START RECORDS FOR PROCESSING
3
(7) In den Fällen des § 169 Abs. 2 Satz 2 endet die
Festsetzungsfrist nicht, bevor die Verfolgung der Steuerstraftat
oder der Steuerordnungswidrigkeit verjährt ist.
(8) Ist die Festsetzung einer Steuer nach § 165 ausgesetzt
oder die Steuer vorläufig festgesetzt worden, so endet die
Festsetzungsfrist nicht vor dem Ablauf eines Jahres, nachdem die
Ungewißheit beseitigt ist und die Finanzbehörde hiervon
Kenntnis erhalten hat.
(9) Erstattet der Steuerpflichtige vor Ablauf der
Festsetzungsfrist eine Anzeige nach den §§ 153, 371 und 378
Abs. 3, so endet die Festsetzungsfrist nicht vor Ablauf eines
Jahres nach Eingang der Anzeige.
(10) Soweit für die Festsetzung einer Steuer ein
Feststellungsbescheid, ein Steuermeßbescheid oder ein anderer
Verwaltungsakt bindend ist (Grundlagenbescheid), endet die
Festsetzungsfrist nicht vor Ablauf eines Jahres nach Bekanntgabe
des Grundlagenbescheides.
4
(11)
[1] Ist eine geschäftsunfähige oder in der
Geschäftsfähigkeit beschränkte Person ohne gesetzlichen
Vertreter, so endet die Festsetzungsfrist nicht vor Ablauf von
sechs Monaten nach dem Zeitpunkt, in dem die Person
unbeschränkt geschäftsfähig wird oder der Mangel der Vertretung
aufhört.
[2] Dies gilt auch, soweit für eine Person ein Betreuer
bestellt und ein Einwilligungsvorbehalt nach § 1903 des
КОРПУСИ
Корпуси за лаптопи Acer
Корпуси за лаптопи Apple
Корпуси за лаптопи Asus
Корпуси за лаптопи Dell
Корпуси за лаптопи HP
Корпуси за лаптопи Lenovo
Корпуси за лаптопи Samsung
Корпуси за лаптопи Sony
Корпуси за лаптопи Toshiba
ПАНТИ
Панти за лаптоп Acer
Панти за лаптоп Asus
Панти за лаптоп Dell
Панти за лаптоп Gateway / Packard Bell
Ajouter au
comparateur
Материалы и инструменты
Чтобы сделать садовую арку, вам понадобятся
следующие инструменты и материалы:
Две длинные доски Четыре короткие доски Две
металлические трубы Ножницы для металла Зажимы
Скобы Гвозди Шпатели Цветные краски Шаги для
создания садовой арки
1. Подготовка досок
END RECORDS FOR PROCESSING
Write out every line, unchanged, from the one containing "Корпуси за лаптопи Lenovo" through the closing line of the data.

■ **ANSWER SPACE**:
Корпуси за лаптопи Lenovo
Корпуси за лаптопи Samsung
Корпуси за лаптопи Sony
Корпуси за лаптопи Toshiba
ПАНТИ
Панти за лаптоп Acer
Панти за лаптоп Asus
Панти за лаптоп Dell
Панти за лаптоп Gateway / Packard Bell
Ajouter au
comparateur
Материалы и инструменты
Чтобы сделать садовую арку, вам понадобятся
следующие инструменты и материалы:
Две длинные доски Четыре короткие доски Две
металлические трубы Ножницы для металла Зажимы
Скобы Гвозди Шпатели Цветные краски Шаги для
создания садовой арки
1. Подготовка досок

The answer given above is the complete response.